There's a bit of a kerfuffle going on over at the Times. It seems that comments editor Daniel Finkelstein, being either highly astute or else just bored and with a craving for shit-stirring, is rather unimpressed by an observation by Richard Dawkins in a recent Guardian interview. To quote Britain's village atheist:
"When you think about how fantastically successful the Jewish lobby has been, though, in fact, they are less numerous I am told - religious Jews anyway - than atheists and [yet they] more or less monopolise American foreign policy as far as many people can see. So if atheists could achieve a small fraction of that influence, the world would be a better place"

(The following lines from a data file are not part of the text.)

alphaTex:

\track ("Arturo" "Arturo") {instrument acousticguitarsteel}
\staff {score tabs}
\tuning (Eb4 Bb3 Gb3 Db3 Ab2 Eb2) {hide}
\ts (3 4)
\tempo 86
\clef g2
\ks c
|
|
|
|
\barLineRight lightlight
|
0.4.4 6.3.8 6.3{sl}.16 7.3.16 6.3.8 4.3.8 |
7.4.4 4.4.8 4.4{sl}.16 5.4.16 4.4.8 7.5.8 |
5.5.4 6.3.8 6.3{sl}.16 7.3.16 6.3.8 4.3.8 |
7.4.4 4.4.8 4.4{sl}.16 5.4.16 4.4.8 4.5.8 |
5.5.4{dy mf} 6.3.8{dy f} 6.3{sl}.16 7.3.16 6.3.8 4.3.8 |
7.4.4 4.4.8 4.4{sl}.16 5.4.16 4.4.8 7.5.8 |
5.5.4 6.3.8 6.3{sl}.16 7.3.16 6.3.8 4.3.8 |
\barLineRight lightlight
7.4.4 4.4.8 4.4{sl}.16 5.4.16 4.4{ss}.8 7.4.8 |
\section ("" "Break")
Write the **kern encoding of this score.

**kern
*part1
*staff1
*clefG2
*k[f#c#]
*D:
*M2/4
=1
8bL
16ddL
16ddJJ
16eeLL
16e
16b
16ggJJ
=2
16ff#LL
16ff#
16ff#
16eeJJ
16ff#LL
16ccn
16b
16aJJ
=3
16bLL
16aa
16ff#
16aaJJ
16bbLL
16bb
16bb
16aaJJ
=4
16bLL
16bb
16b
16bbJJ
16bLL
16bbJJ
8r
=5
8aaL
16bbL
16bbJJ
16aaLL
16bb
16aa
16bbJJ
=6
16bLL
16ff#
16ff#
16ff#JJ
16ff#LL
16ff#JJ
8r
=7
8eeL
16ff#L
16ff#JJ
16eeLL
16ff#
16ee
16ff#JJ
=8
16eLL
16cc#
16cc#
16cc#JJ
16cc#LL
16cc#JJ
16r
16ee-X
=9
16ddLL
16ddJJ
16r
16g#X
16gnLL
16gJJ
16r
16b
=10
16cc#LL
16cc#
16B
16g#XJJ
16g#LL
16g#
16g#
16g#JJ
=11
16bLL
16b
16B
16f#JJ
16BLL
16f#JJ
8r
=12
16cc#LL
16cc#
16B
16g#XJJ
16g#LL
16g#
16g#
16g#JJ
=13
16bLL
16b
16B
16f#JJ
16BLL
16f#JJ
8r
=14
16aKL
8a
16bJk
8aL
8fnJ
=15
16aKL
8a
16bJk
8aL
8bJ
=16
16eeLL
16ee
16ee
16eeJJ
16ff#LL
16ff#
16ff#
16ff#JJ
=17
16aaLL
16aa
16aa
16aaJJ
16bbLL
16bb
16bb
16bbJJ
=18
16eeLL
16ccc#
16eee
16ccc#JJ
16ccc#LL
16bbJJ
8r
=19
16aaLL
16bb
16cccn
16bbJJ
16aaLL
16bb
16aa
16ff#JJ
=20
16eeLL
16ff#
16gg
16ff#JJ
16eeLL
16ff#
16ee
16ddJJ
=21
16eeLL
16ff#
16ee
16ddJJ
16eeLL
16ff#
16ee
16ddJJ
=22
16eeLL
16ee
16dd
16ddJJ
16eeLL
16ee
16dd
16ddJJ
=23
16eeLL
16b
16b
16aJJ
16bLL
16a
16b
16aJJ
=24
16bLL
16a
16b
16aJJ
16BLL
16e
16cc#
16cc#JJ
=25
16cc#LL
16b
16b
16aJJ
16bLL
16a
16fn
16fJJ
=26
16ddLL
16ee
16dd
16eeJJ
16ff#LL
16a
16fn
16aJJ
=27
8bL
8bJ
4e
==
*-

Now, you mightn't be surprised that people would start squawking 'anti-semitism' after such an observation, but I'm more that surprised nobody's thrown that particular stone at Richard D before now. After all, take perhaps his most eloquently vitriolic comment from his recent hatchet job:
"The God of the Old Testament is arguably the most unpleasant character in all fiction: jealous and proud of it, a petty, unjust, unforgiving control-freak; a vindictive, bloodthirsty ethnic cleanser; a misogynistic, homophobic, racist, infanticidal, genocidal, filicidal, pestilential, megalomaniacal, sadomasochistic, capriciously malevolent bully."
Dawkins doesn't even need to cite examples to back himself up, being content to point in the general direction of Leviticus, Deuteronomy, Numbers, Judges, and Exodus. But note how careful he is to call this God 'The God of the Old Testament'. He knows well what the fallout would be if he were to start ranting about 'the God of the Jewish Bible'.
Although that's what he means.
For what it's worth, the early Christians recognised these problems as well, and indeed it was largely because of these problems that Marcion, the first Christian to propose a formal canon of scripture, wanted to exclude the entirety of Jewish scripture from the Bible!
It took a lot of work from Origen and Athanasius to explain why Our Lord and his first followers saw these writings as inspired, and indeed invaluable. Essentially, it's because of them that we have the Bible that we do. But that's a story for another day. In the meantime, I think Chesterton's Introduction to the Book of Job might help a bit, especially his observation that:
"All the patriarchs and prophets are merely His tools or weapons; for the Lord is a man of war. He uses Joshua like an axe or Moses like a measuring rod. For Him, Samson is only a sword and Isaiah a trumpet. The saints of Christianity are supposed to be like God, to be, as it were, little statuettes of Him. The Old Testament hero is no more supposed to be of the same nature as God than a saw or a hammer is supposed to be of the same shape as the carpenter. This is the main key and characteristic of Hebrew scriptures as a whole"
You should read it. It's really rather remarkable.